By Rabbi Kerry M. Olitzky and Liz Offenbach
Whether in prayer or conversation, the words we use are not taken lightly in Judaism, especially when they are harmful to others. Jewish law actually likens the act of embarrassing a person to murder. And the Talmud, the primary source book for Jewish law, teaches that gossiping is equivalent to the murder of three people.
As you sit around the Passover seder table this year, be conscious of the words you use to describe others. Consider their impact because all too often we forget that words have the power to marginalize and oppress members of our society.
This holiday, we invite you to make this pledge and bring it your seder table: "I promise to the best of my ability to eliminate from my vocabulary all words that are hurtful, insensitive and oppressive of others, and include only words that are welcoming, sensitive and liberating."
Language defines us. It shapes who we are. Language can build, but it also has the potential to destroy through the extension and perpetuation of negative stereotypes. We are not “kikes”; we are not “cheap Jews.” We bristle even at the mention of such words.
Similarly, those from other religious backgrounds who have chosen to cast their lot with the Jewish people through marriage are not “shaygetzes” or “shiksas,” “intermarrieds” or “goys.” They are women and men. They are Christians, Muslims, Buddhists and atheists. They do not “desecrate” nor are they “abominations.”
During Passover, Jews and their loved ones recount the story of the Exodus and recite, “Now we are slaves, next year may we be free.” This verse, from the “Ha Lachma Anya" (The Bread of Our Affliction) Passover table reading, is both symbolic and literal. During the seder we put ourselves in the place of the Israelite slaves, but we also remember those in other parts of the world who today live without freedom. We are fortunate to live in a democracy where we can say and think whatever we choose, so let’s use this upcoming holiday as an opportunity to choose words that will free people rather than enslave them.
When we choose to eliminate such language from our speech, we are able to welcome and include all those who wish to engage with Judaism in our Big Tent. Sometimes “negative language” is not obvious to all. What is negative to one person may appear to be positive to another. And some words have evolved to take on positive and empowering connotations when once they were negative and demeaning. For example, “queer” was once used as a derisive term to refer to gay individuals. Today it represents a term of empowerment.

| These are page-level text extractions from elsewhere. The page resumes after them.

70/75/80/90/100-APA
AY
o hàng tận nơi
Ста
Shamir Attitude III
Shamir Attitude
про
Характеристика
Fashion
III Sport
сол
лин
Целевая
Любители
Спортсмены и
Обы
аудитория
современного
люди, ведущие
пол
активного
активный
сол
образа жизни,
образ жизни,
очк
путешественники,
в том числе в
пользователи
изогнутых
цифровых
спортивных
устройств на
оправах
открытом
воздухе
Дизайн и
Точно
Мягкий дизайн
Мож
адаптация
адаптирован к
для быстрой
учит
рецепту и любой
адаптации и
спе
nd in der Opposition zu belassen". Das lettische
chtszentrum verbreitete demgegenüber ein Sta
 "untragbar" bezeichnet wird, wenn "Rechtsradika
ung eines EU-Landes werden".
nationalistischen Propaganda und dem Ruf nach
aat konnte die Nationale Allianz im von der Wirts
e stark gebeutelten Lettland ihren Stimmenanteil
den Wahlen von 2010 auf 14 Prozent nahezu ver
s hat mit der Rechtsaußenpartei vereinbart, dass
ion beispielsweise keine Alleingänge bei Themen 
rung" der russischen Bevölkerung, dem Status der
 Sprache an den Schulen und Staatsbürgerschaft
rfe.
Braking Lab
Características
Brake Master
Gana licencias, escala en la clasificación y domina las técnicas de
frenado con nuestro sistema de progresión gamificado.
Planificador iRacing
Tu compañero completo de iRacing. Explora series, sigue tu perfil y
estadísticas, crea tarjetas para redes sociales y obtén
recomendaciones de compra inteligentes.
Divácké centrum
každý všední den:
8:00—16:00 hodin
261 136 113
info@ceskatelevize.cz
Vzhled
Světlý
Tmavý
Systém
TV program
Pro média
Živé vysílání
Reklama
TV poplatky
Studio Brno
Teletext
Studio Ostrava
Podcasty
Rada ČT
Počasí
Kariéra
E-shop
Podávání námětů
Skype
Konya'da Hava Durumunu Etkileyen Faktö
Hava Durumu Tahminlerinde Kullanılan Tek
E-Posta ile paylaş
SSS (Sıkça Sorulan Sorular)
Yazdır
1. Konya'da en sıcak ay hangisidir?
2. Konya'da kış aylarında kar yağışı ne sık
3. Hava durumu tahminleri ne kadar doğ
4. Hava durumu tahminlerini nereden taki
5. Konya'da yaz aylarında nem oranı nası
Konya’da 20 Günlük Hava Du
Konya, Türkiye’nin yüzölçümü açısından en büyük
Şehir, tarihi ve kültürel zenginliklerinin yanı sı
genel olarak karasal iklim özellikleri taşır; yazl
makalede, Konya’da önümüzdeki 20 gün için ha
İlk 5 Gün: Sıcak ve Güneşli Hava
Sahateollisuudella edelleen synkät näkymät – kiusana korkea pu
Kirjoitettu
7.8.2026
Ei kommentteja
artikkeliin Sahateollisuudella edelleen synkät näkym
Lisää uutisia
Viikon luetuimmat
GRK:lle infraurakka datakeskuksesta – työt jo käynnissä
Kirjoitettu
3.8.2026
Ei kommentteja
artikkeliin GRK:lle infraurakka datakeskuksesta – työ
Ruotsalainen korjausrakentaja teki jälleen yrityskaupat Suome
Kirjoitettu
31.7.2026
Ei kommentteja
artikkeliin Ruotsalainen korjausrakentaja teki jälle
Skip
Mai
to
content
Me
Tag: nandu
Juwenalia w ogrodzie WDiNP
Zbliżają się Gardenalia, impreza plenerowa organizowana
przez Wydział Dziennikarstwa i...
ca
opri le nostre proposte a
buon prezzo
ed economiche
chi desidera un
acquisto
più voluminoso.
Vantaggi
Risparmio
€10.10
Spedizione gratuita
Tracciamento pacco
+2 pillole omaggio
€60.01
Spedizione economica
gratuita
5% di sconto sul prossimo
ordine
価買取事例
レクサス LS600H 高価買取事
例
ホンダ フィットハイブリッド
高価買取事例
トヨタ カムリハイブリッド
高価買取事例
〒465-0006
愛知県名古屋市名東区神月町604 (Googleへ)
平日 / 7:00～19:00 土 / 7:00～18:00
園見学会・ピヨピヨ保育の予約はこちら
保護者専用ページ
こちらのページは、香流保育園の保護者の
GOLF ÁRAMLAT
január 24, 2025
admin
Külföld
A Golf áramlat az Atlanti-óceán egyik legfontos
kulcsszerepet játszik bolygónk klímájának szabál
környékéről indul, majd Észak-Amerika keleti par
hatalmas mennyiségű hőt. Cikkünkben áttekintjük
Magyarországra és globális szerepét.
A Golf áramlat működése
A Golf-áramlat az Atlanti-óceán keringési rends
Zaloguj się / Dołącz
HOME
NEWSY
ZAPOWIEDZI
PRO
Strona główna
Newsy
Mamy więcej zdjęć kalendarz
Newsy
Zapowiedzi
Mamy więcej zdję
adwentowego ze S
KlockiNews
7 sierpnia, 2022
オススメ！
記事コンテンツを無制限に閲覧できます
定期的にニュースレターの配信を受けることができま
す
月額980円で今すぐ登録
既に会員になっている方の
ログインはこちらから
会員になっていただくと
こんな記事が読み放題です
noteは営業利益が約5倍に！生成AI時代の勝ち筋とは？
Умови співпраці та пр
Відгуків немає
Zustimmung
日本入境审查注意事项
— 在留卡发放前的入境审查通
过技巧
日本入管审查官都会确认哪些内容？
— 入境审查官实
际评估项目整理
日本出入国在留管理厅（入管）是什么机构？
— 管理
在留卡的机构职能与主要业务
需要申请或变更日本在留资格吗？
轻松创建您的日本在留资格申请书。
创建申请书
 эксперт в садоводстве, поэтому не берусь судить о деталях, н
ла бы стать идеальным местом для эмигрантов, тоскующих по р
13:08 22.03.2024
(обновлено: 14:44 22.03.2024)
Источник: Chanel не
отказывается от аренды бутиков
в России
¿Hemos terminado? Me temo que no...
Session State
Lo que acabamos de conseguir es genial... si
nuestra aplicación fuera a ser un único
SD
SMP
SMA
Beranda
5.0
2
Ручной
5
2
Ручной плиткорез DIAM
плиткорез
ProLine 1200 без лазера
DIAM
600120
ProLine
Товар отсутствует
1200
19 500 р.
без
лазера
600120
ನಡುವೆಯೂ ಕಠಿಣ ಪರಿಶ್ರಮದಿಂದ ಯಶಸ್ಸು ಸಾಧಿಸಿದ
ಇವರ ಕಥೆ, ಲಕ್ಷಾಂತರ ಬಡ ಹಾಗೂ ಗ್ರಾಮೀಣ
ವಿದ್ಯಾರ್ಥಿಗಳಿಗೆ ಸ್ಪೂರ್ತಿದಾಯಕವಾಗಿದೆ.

This is something we are all learning. Even at the Jewish Outreach Institute, where we try to be inclusive of all, we recently received feedback about an article we had written that mistakenly compared those with mental and physical disabilities to those who are “well.” Did we mean to imply that people with disabilities are therefore “unwell” and somehow less robust and dynamic members of the community? Of course not. We erred and have since apologized. We continue to learn.
This Passover, we ask that you do your best to end the “enslavement” of others through language. We are well aware of the grave nature of physical slavery, and we are not making light of this serious issue by raising the concern of verbal oppression. But it’s clear through our work that using negative language makes some people feel like they are being relegated to a lower or outer edge of society.
Now is the time to stop defining those who are different from us by using negative words and stereotypes -- whether different means Jewish or another religious background, heterosexual or homosexual, American or any other ethnic group, disabled, male or female, single or married, old or young.
Inclusive language is the first step toward creating a truly inclusive -- and fully free from oppression -- Jewish community.
(Rabbi Kerry M. Olitzky is the executive director of the Jewish Outreach Institute (JOI.org) and the author of many books, including "Preparing Your Heart for Passover: A Guide for Spiritual Readiness." Liz Offenbach is the director of program at the institute.)